En aceite en el fuego y aún caliente, echamos las costillas troceadas y cortadas al gusto. Yo las corté a dados grandes. pero si os gustan más pequeños, también vale. Sellamos y dejamos que doren un poco. Cuando están doradas, las sacamos y reservamos en un plato.

Echamos ahora en el aceite la cebolla picada. Dejamos que vaya tomando color. Mientras se hace la cebolla, majamos bien el contenido del mortero. Reservamos.

Hacer el majado

Sellar  las costillas

Cuando la cebolla ya ha tomado color, añadimos el pimiento picado, dejamos unos minutos, agregamos la zanahoria troceada y la hoja de laurel. Rehogamos y dejamos unos minutos más.

Cuando ya las verduras están blandas, agregamos el tomate, que ya habíamos pelado y cortado en dados. Rehogamos unos minutos. y añadimos la carne. Mezclamos y agregamos los garbanzos escurridos que teníamos en remojo de la noche anterior.

Agregar la carne al sofrito

Añadir los garbanzos

Agregamos ahora el majado y mezclamos bien. Con cuidado de no partir los garbanzos. Inmediatamente después, agregamos caldo de carne o agua, si no tenemos, hasta cubrir bien todo.

Cubrir con caldo

Cerramos la olla y llevamos a ebullición. Aquí, digo lo de siempre, depende de la olla, tardará más o menos en hacerse. Yo los dejé a fuego medio 35 minutos. Si al abrir la olla veis que están duros, volvemos a cerrar y dejar un poco más. No añadir nunca agua fría, porque podríais los garbanzos duros, si hace falta, calentar en el microondas y agregar, pero siempre caliente. Si tiene demasiado caldo, ponemos a fuego bajo-medio y dejamos que se consuma poco a poco, hasta que esté a nuestro gusto.

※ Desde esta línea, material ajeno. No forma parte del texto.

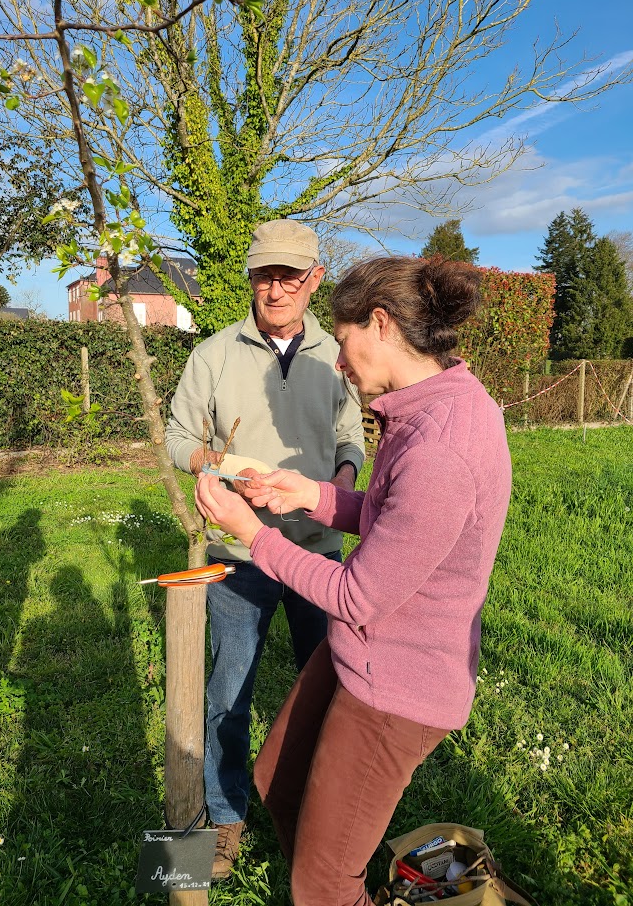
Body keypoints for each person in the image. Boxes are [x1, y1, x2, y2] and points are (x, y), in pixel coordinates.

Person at [194, 255, 513, 906]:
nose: (338, 362)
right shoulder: (433, 405)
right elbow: (394, 519)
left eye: (342, 343)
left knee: (321, 881)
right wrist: (308, 494)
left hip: (399, 685)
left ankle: (352, 888)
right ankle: (341, 876)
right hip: (362, 653)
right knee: (277, 780)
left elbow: (357, 594)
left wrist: (254, 534)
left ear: (381, 323)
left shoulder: (440, 446)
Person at [164, 219, 365, 878]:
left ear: (313, 279)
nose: (275, 289)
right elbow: (176, 436)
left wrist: (338, 483)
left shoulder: (338, 356)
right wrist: (215, 460)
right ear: (250, 277)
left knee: (329, 686)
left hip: (316, 553)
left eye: (290, 275)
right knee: (229, 689)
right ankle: (225, 820)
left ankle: (316, 808)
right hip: (239, 555)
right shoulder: (213, 356)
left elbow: (349, 436)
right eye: (264, 274)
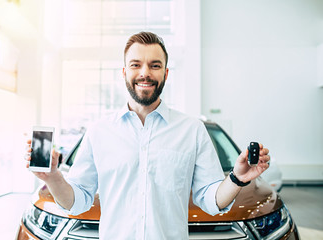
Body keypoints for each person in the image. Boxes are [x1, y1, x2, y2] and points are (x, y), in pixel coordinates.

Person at [26, 31, 270, 240]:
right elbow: (77, 202)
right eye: (136, 65)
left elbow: (210, 201)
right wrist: (53, 177)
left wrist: (238, 178)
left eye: (155, 65)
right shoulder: (99, 131)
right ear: (124, 72)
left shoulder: (192, 130)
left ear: (165, 73)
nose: (145, 73)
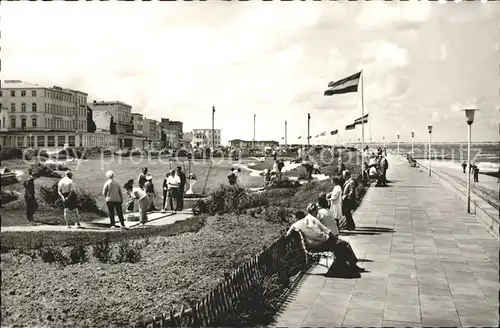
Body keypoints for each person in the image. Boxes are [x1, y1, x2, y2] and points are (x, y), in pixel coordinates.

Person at [286, 206, 364, 273]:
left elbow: (287, 235)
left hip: (312, 245)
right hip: (323, 242)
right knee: (344, 244)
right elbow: (327, 231)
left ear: (297, 218)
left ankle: (345, 266)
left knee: (341, 246)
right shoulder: (312, 219)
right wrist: (336, 239)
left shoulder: (295, 225)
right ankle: (350, 266)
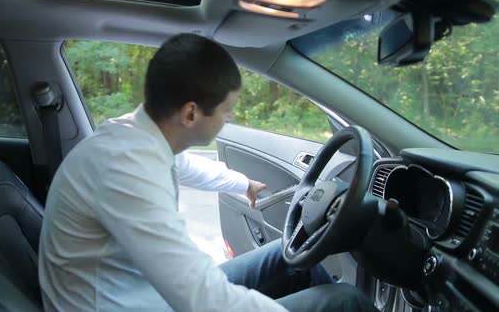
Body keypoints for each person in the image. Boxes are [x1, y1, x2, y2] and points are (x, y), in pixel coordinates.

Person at [38, 33, 378, 312]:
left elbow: (184, 166)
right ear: (190, 114)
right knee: (343, 302)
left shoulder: (133, 135)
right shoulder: (128, 171)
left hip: (141, 293)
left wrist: (242, 183)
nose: (228, 121)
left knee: (290, 256)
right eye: (227, 113)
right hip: (132, 304)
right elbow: (198, 296)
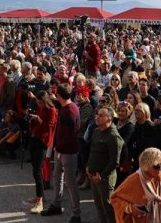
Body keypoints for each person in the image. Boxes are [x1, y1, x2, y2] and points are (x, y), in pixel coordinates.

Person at [41, 83, 82, 222]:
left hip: (68, 152)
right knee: (57, 176)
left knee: (71, 183)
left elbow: (71, 134)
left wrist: (58, 147)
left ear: (59, 96)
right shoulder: (66, 107)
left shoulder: (70, 110)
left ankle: (76, 214)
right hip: (60, 150)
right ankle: (56, 204)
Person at [110, 147, 161, 222]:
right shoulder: (133, 180)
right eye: (156, 166)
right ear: (146, 166)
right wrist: (130, 208)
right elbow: (115, 198)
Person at [85, 106, 124, 223]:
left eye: (101, 115)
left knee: (108, 207)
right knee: (98, 205)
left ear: (109, 118)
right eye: (97, 114)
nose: (97, 117)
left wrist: (101, 176)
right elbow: (92, 151)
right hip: (93, 174)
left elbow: (115, 162)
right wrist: (88, 166)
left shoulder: (114, 137)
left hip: (104, 178)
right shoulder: (97, 131)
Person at [26, 91, 58, 214]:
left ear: (45, 101)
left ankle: (40, 202)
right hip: (35, 137)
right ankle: (39, 196)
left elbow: (48, 127)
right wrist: (32, 119)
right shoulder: (41, 108)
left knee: (37, 171)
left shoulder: (52, 110)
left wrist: (38, 118)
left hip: (43, 142)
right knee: (35, 169)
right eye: (37, 102)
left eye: (40, 102)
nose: (38, 104)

Yo le rallé una patata y se la agregué con la olla abierta. La puse a fuego lento y la dejé una media hora más. Al mismo tiempo iba moviendo la olla, dando el típico meneito de las abuelas, para que la patata se deshiciera y fuera espesando. Esto es opcional. Rectificamos de sal y listo. Dejamos reposar un rato, o como yo hice, hasta el día siguiente. Bon appétit!